Class II MHC molecules display peptides on the cell surface for the surveillance by CD4+ T cells. To ensure that these ligands accurately reflect the content of the intracellular MHC loading compartment, a complex processing pathway has evolved that delivers only stable peptide/MHC complexes to the surface. As additional safeguard, MHC molecules quickly acquire a 'non-receptive' state once they have lost their ligand. Here we show now that amino acid side chains of short peptides can bypass these safety mechanisms by triggering the reversible ligand-exchange. The catalytic activity of dipeptides such as Tyr-Arg was stereo-specific and could be enhanced by modifications addressing the conserved H-bond network near the P1 pocket of the MHC molecule. It affected both antigen-loading and ligand-release and strictly correlated with reported anchor preferences of P1, the specific target site for the catalytic side chain of the dipeptide. The effect was evident also in CD4+ T cell assays, where the allele-selective influence of the dipeptides translated into increased sensitivities of the antigen-specific immune response. Molecular dynamic calculations support the hypothesis that occupation of P1 prevents the 'closure' of the empty peptide binding site into the non-receptive state. During antigen-processing and -presentation P1 may therefore function as important "sensor" for peptide-load. While it regulates maturation and trafficking of the complex, on the cell surface, short protein fragments present in blood or lymph could utilize this mechanism to alter the ligand composition on antigen presenting cells in a catalytic way.

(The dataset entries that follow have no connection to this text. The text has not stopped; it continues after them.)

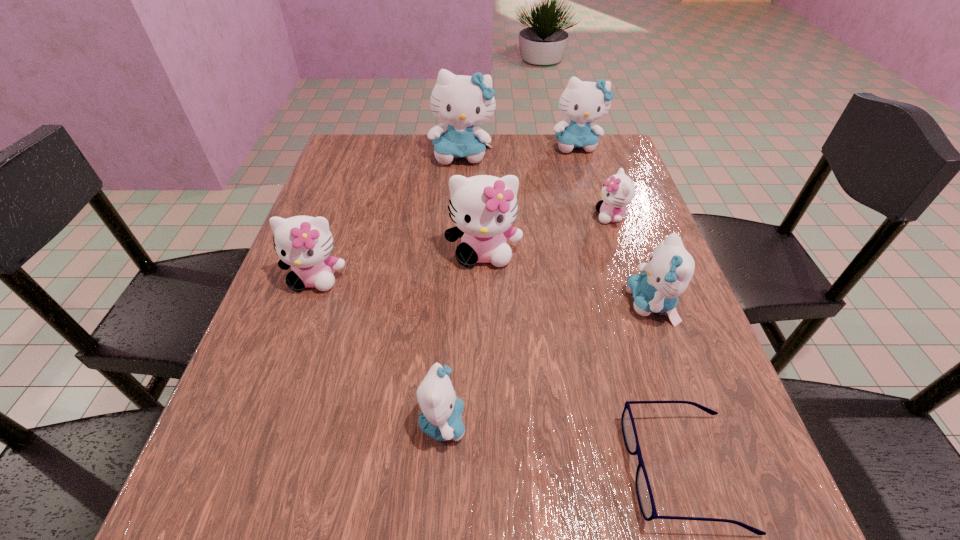
You are a GUI agent. You are given a task and a screenshot of the screen. Output one action in this format:
    pyautogui.click(x=<x>, y=<y>)
    Task: Click on the smallest blue kitten
    The width and height of the screenshot is (960, 540).
    Given the screenshot: What is the action you would take?
    pyautogui.click(x=441, y=418)

This screenshot has width=960, height=540. In order to click on the shortest object in this screenshot , I will do `click(644, 493)`.

Locate an element on the screen. vacant region located on the face of the tallest kitten is located at coordinates coord(456,274).

Find the location of a particular element. blank space located 0.200m on the face of the third smallest blue kitten is located at coordinates (592, 199).

In order to click on blank space located on the front-facing side of the biggest white kitten in this screenshot , I will do `click(484, 313)`.

The height and width of the screenshot is (540, 960). Find the location of `free region located on the face of the third farthest blue kitten`. free region located on the face of the third farthest blue kitten is located at coordinates (464, 304).

The height and width of the screenshot is (540, 960). I want to click on free location located on the face of the third farthest blue kitten, so click(x=515, y=304).

Find the location of `vacant region located 0.320m on the face of the third farthest blue kitten`. vacant region located 0.320m on the face of the third farthest blue kitten is located at coordinates (464, 304).

Where is `vacant space located on the front-facing side of the leftmost kitten`? The width and height of the screenshot is (960, 540). vacant space located on the front-facing side of the leftmost kitten is located at coordinates (290, 350).

At what (x,y) coordinates should I click in order to perform the action: click on vacant region located 0.400m on the front-facing side of the third farthest object. Please return your answer as a coordinate pair (x, y). The height and width of the screenshot is (540, 960). Looking at the image, I should click on [x=428, y=217].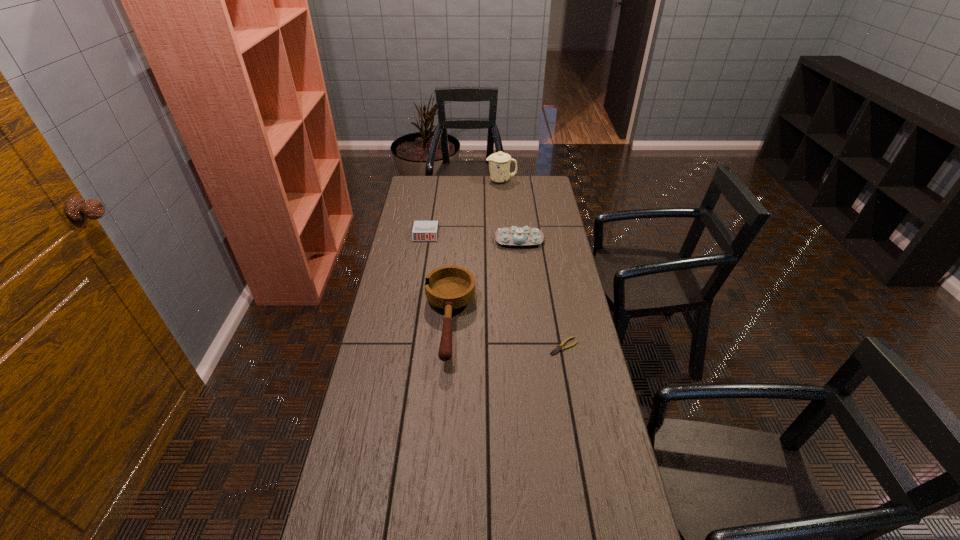
At what (x,y) coordinates should I click in order to perform the action: click on the tallest object. Please return your answer as a coordinate pair (x, y). This screenshot has width=960, height=540. Looking at the image, I should click on (499, 163).

This screenshot has height=540, width=960. I want to click on the farther chinaware, so click(499, 163).

The width and height of the screenshot is (960, 540). I want to click on saucepan, so click(450, 287).

Locate an element on the screen. The width and height of the screenshot is (960, 540). the shorter chinaware is located at coordinates (516, 236).

Find the location of a particular element. Image resolution: width=960 pixels, height=540 pixels. the fourth tallest object is located at coordinates (422, 230).

Where is `pliers`? Image resolution: width=960 pixels, height=540 pixels. pliers is located at coordinates (559, 347).

The height and width of the screenshot is (540, 960). Find the location of `vacant area situated on the spout of the farthest object`. vacant area situated on the spout of the farthest object is located at coordinates (437, 180).

This screenshot has height=540, width=960. Identify the location of free space located 0.270m on the spout of the farthest object. (437, 180).

Where is `free location located on the spout of the farthest object`? This screenshot has height=540, width=960. free location located on the spout of the farthest object is located at coordinates (453, 180).

Where is `vacant space located with the handle on the side of the saucepan`? The image size is (960, 540). vacant space located with the handle on the side of the saucepan is located at coordinates click(x=442, y=430).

Small organic compounds enhance antigen loading of class II major histocompatibility complex proteins by targeting the polymorphic P1 pocket.

Major histocompatibility complex (MHC) molecules are a key element of the cellular immune response. Encoded by the MHC they are a family of highly polymorphic peptide receptors presenting peptide antigens for the surveillance by T cells. We have shown that certain organic compounds can amplify immune responses by catalyzing the peptide loading of human class II MHC molecules HLA-DR. Here we show now that they achieve this by interacting with a defined binding site of the HLA-DR peptide receptor. Screening of a compound library revealed a set of adamantane derivatives that strongly accelerated the peptide loading rate. The effect was evident only for an allelic subset and strictly correlated with the presence of glycine at the dimorphic position beta86 of the HLA-DR molecule. The residue forms the floor of the conserved pocket P1, located in the peptide binding site of MHC molecule. Apparently, transient occupation of this pocket by the organic compound stabilizes the peptide-receptive conformation permitting rapid antigen loading. This interaction appeared restricted to the larger Gly(beta86) pocket and allowed striking enhancements of T cell responses for antigens presented by these "adamantyl-susceptible" MHC molecules. As catalysts of antigen loading, compounds targeting P1 may be useful molecular tools to amplify the immune response. The observation, however, that the ligand repertoire can be affected through polymorphic sites form the outside may also imply that environmental factors could induce allergic or autoimmune reactions in an allele-selective manner.